Posiblemente, de todas las experiencias asquerosas imaginables, permanecer empapado de babas dentro de la boca de un perro gigante es una de las peores. El alivio de Rob y Oguba fue infinito cuando, tras un buen rato, el perro los escupió en una suntuosa alfombra escarlata.

—¡Maldita sea, Sparkot! ¿Cuántas veces te he dicho que no quiero ver a tu chucho escupir en mi alfombra?

—Lo lamento de veras, señor gobernador. Yo… Ahora mismo lo limpio.

—Mejor será que no quede ni gota. ¡Pero…! ¿Qué demonios es eso que hay ahí? ¡Resulta realmente asqueroso, Sparkot!

El guardia, que frotaba la alfombra con un trozo de papel mugriento, explicó:

—Son los prisioneros, señor gobernador. Contramaestre los descubrió mientras patrullábamos por el acantilado del viejo fortín.

—¿Eso son prisioneros? —preguntó el gobernador de Port Varese acercándose al mejunje pastoso que había sobre la alfombra—. ¿Y por qué no los habéis llevado directamente a la prisión?

—Verá, gobernador…, señor. La prisión estaba en llamas. Oh no se preocupe. Los guardias parecían tener la situación controlada cuando nos fuimos. Ha debido de ser un accidente.

—Esa funcionaría idiota… Sabía que no podíamos confiar en ella por muchas becas en Mundogaláctico que nos pasara por las narices. Yo me encargaré de esto.

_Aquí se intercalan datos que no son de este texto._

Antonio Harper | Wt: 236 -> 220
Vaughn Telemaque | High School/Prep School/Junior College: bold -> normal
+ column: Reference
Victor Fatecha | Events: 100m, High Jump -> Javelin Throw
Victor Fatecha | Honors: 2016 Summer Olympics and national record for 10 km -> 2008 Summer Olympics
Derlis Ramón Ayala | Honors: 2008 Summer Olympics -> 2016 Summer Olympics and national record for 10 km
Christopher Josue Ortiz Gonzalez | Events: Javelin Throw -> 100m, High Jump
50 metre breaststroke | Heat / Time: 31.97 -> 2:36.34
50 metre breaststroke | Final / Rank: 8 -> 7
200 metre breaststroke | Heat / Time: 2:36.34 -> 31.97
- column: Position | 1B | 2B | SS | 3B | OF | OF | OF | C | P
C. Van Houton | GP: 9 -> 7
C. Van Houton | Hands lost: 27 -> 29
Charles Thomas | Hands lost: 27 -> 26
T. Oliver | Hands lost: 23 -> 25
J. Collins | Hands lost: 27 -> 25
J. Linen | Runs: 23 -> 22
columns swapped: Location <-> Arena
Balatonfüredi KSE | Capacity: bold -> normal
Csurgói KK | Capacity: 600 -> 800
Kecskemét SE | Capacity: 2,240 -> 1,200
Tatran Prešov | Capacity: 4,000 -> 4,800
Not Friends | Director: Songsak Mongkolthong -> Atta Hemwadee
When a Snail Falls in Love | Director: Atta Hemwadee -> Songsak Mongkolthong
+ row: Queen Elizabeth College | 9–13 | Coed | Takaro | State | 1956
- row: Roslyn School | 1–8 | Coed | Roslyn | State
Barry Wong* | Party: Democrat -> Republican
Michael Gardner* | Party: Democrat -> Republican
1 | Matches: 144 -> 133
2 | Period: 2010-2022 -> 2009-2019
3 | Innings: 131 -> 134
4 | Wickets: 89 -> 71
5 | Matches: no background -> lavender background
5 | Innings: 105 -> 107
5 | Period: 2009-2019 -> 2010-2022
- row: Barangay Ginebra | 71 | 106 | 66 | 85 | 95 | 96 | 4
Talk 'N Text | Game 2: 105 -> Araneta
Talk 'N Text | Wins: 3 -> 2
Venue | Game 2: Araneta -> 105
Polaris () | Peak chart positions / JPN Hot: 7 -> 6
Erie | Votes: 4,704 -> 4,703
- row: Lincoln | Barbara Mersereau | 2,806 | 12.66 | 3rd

Sparkot y Contramaestre habían irrumpido en el salón de la mansión del gobernador mientras éste se encontraba reunido con algunos de los más intrépidos marineros de la ciudad para organizar las labores de búsqueda del maestro Jean du Guillaumes. Todos ellos seguían sentados en torno a la gran mesa, fumando y bebiendo licores, mientras el gobernador observaba cómo Sparkot limpiaba a los prisioneros en una palangana y los secaba con una toalla.